A gentle introduction to self-sovereign identity
In May 2017, the Indian Centre for Internet and Society think tank published a report detailing the ways in which India’s national identity database (Aadhaar) is leaking potentially compromising personal information. The information relates to over 130 million Indian nationals. The leaks create a great opportunity for financial fraud, and cause irreversible harm to the privacy of the individuals concerned.
It is clear that the central identity repository model has deficiencies. This post describes a new paradigm for managing our digital identities: se
Self-sovereign identity is the concept that people and businesses can store their own identity data on their own devices, and provide it efficiently to those who need to validate it, without relying on a central repository of identity data. It’s a digital way of doing what we do today with bits of paper. This has benefits compared with both current manual processes and central repositories such as India’s Aadhaar.

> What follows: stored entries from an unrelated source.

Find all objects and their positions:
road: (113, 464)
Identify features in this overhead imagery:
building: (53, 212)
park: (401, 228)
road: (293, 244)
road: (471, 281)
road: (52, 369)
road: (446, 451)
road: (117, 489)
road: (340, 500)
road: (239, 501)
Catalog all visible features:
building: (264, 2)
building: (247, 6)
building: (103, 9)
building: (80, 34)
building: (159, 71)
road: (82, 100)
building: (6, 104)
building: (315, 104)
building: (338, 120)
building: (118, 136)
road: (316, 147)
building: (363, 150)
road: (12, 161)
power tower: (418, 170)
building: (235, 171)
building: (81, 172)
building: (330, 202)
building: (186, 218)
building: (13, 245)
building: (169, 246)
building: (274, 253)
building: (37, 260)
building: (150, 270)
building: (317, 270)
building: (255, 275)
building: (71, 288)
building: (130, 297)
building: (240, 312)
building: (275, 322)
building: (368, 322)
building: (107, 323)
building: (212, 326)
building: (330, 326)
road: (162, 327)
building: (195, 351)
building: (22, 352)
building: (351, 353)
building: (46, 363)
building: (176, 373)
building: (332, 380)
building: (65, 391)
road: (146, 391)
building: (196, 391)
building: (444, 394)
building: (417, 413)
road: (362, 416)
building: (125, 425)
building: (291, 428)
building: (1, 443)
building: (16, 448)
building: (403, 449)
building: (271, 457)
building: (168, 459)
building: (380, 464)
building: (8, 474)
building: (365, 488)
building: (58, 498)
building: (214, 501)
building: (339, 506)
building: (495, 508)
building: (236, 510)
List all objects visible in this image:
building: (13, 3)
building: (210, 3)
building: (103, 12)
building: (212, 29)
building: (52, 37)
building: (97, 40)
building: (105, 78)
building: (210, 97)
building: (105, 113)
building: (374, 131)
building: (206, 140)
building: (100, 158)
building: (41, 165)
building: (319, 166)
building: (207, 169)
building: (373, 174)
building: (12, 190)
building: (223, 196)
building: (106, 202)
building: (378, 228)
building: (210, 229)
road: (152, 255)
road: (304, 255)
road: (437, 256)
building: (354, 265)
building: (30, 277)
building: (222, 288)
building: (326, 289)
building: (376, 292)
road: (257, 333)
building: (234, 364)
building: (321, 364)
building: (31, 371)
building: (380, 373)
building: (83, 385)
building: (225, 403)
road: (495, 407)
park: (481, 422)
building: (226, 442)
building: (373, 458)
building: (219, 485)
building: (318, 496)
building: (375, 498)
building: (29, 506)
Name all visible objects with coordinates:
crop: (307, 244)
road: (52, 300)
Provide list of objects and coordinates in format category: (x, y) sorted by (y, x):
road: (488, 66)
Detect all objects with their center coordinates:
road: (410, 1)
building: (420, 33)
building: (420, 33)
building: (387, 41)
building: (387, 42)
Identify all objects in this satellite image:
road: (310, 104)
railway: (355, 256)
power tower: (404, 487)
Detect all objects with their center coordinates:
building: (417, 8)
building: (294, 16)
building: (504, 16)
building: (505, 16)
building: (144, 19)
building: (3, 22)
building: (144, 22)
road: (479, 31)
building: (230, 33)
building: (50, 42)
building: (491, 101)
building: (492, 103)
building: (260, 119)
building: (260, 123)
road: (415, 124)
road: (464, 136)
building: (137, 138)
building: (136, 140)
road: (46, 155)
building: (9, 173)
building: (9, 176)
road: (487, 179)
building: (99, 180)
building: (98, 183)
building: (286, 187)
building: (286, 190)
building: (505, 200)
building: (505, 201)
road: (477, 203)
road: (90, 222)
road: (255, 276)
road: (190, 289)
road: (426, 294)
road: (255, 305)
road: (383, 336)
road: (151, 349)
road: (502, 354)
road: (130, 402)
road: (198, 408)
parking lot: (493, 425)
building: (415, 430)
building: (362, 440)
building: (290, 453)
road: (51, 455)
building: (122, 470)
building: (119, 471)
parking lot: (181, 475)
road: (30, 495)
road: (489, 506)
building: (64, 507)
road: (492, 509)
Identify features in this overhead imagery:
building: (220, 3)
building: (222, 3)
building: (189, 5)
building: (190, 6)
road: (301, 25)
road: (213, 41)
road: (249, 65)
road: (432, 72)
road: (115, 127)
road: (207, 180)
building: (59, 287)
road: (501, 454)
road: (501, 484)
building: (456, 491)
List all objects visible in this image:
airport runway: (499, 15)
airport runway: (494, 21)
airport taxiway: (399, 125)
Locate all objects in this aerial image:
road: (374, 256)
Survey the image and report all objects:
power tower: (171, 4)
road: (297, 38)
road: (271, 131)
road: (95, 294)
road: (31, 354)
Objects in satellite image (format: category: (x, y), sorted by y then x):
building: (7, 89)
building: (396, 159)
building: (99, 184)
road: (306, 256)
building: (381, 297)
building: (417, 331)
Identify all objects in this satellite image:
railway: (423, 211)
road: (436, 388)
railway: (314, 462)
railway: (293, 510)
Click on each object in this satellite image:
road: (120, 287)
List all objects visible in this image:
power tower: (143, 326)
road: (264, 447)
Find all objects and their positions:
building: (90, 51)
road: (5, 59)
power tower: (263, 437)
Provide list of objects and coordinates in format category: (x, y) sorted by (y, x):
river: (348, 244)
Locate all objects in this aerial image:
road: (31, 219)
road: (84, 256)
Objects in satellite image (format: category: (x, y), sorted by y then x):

Efficient identification processes promote financial inclusion. By lowering the cost to banks of opening accounts for small businesses, financing becomes profitable for the banks and therefore accessible for the small businesses.
What are important concepts in identity?
There are three parts to identity: claims, proofs, and attestations.
An identity claim is an assertion made by the person or business:
“My name is Antony and my date of birth is 1 Jan 1901”
A proof is some form of document that provides evidence for the claim. Proofs come in all sorts of formats. Usually for individuals it’s photocopies of passports, birth certificates, and utility bills. For companies it’s a bundle of incorporation and ownership structure documents.
An attestation is when a third party validates that according to their records, the claims are true. For example a University may attest to the fact that someone studied there and earned a degree. An attestation from the right authority is more robust than a proof, which may be forged. However, attestations are a burden on the authority as the information can be sensitive. This means that the information needs to be maintained so that only specific people can access it.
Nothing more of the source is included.